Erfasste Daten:
┄┄┄┄┄┄┄┄┄┄┄┄┄┄┄┄┄┄┄┄

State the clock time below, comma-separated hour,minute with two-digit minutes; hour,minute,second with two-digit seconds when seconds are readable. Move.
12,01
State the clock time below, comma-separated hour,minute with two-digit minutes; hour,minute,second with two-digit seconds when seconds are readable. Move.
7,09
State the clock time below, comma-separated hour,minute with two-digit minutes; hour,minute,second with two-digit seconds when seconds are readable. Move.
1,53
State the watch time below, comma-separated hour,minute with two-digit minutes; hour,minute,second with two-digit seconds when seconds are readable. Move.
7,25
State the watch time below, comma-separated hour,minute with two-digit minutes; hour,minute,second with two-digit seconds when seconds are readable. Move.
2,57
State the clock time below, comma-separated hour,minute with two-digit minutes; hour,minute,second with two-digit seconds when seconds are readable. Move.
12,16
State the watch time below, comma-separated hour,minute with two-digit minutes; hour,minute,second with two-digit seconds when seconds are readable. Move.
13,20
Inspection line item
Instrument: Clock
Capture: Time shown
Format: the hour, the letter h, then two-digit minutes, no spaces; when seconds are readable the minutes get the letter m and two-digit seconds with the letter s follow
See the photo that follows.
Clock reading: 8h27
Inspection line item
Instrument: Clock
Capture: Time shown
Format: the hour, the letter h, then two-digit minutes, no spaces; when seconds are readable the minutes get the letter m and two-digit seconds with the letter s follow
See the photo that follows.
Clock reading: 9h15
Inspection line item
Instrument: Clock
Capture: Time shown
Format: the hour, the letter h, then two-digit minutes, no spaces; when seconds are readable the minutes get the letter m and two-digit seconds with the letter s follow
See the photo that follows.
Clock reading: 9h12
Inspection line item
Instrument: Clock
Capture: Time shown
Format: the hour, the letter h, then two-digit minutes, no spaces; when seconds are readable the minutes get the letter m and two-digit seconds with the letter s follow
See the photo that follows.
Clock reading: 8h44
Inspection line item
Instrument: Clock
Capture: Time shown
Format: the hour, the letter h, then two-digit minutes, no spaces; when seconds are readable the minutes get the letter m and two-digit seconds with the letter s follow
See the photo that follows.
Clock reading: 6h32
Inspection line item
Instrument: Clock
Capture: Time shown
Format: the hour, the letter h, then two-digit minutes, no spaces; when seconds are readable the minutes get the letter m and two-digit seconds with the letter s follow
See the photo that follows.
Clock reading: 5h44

┄┄┄┄┄┄┄┄┄┄┄┄┄┄┄┄┄┄┄┄

### Deine Aufgabe
Schreib alle Zeilen der Einträge oben als Markdown-Tabelle um, mit den Spalten „Nummer“ und „Zeile“. Nummeriere die Zeilen fortlaufend und lass Leerzeilen weg.

### Ergebnis
| Nummer | Zeile |
|---|---|
| 1 | State the clock time below, comma-separated hour,minute with two-digit minutes; hour,minute,second with two-digit seconds when seconds are readable. Move. |
| 2 | 12,01 |
| 3 | State the clock time below, comma-separated hour,minute with two-digit minutes; hour,minute,second with two-digit seconds when seconds are readable. Move. |
| 4 | 7,09 |
| 5 | State the clock time below, comma-separated hour,minute with two-digit minutes; hour,minute,second with two-digit seconds when seconds are readable. Move. |
| 6 | 1,53 |
| 7 | State the watch time below, comma-separated hour,minute with two-digit minutes; hour,minute,second with two-digit seconds when seconds are readable. Move. |
| 8 | 7,25 |
| 9 | State the watch time below, comma-separated hour,minute with two-digit minutes; hour,minute,second with two-digit seconds when seconds are readable. Move. |
| 10 | 2,57 |
| 11 | State the clock time below, comma-separated hour,minute with two-digit minutes; hour,minute,second with two-digit seconds when seconds are readable. Move. |
| 12 | 12,16 |
| 13 | State the watch time below, comma-separated hour,minute with two-digit minutes; hour,minute,second with two-digit seconds when seconds are readable. Move. |
| 14 | 13,20 |
| 15 | Inspection line item |
| 16 | Instrument: Clock |
| 17 | Capture: Time shown |
| 18 | Format: the hour, the letter h, then two-digit minutes, no spaces; when seconds are readable the minutes get the letter m and two-digit seconds with the letter s follow |
| 19 | See the photo that follows. |
| 20 | Clock reading: 8h27 |
| 21 | Inspection line item |
| 22 | Instrument: Clock |
| 23 | Capture: Time shown |
| 24 | Format: the hour, the letter h, then two-digit minutes, no spaces; when seconds are readable the minutes get the letter m and two-digit seconds with the letter s follow |
| 25 | See the photo that follows. |
| 26 | Clock reading: 9h15 |
| 27 | Inspection line item |
| 28 | Instrument: Clock |
| 29 | Capture: Time shown |
| 30 | Format: the hour, the letter h, then two-digit minutes, no spaces; when seconds are readable the minutes get the letter m and two-digit seconds with the letter s follow |
| 31 | See the photo that follows. |
| 32 | Clock reading: 9h12 |
| 33 | Inspection line item |
| 34 | Instrument: Clock |
| 35 | Capture: Time shown |
| 36 | Format: the hour, the letter h, then two-digit minutes, no spaces; when seconds are readable the minutes get the letter m and two-digit seconds with the letter s follow |
| 37 | See the photo that follows. |
| 38 | Clock reading: 8h44 |
| 39 | Inspection line item |
| 40 | Instrument: Clock |
| 41 | Capture: Time shown |
| 42 | Format: the hour, the letter h, then two-digit minutes, no spaces; when seconds are readable the minutes get the letter m and two-digit seconds with the letter s follow |
| 43 | See the photo that follows. |
| 44 | Clock reading: 6h32 |
| 45 | Inspection line item |
| 46 | Instrument: Clock |
| 47 | Capture: Time shown |
| 48 | Format: the hour, the letter h, then two-digit minutes, no spaces; when seconds are readable the minutes get the letter m and two-digit seconds with the letter s follow |
| 49 | See the photo that follows. |
| 50 | Clock reading: 5h44 |